# investigating the second derivative test

• Nov 12th 2008, 08:56 AM
chrisc
investigating the second derivative test
This is a question that is supposed to help my understanding of the second derivative test, but Im not sure how it does, or how to do this.

f(x,y) = a(x^2) + b(xy) + c(y^2)

by completing the square, show that if a/=0 then,

f(x,y) = a(x^2) + b(xy) + c(Y^2) = a[(x + yb/2a)^2 + (y^2)(4ac-b^2)/(4a^2)]
• Nov 12th 2008, 12:02 PM
Opalg
If you apply the first derivative test (putting partial derivatives equal to 0), you see that the only critical point of f(x,y)occurs at the origin.
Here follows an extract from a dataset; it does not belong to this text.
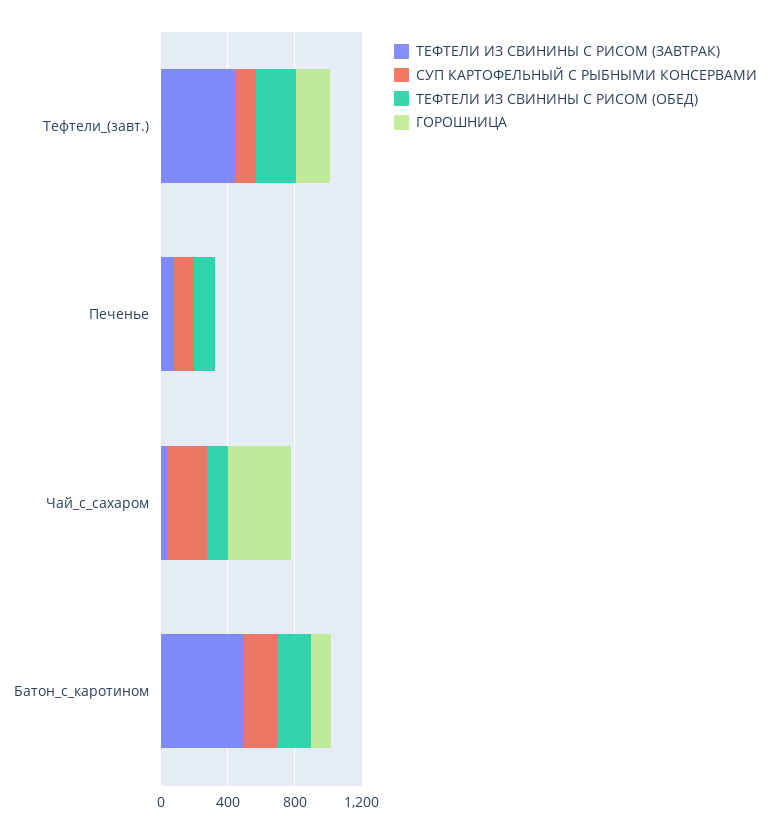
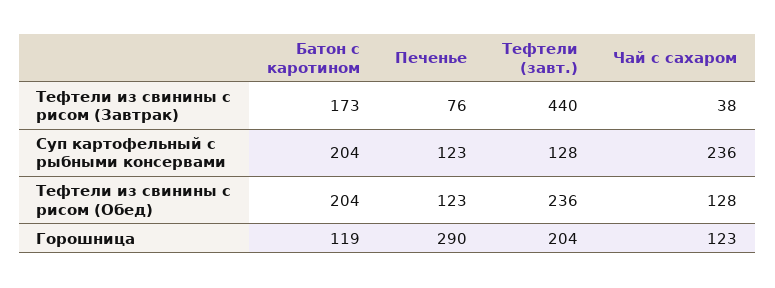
ГОРОШНИЦА, Печенье: 0 -> 290
ГОРОШНИЦА, Чай_с_сахаром: 400 -> 123
ТЕФТЕЛИ ИЗ СВИНИНЫ С РИСОМ (ЗАВТРАК), Батон_с_каротином: 500 -> 173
If you apply the second derivative test (calculate the second partial derivatives and look at $\tfrac{\partial^2f}{\partial x^2}\tfrac{\partial^2f}{\partial y^2} - \bigl(\tfrac{\partial^2f}{\partial x\partial y}\bigl)^2$), it tells you that there is a local max/min at the origin (depending on whether $\tfrac{\partial^2f}{\partial x^2}$ is negative or positive) if that expression is positive, and that there is a saddle point if it is negative.

On the other hand, if you look at the formula obtained by completing the square, you get exactly the same information: if $4ac-b^2<0$ then one of the squares is positive and the other one is negative, so there is a saddle point at the origin. If $4ac-b^2>0$ then both squares are positive, and the function will have a local max/min at the origin depending on whether a is negative or positive.

So it looks as though the aim of this exercise is to persuade you that the second derivative test works, by seeing that it gives the right answer in this case.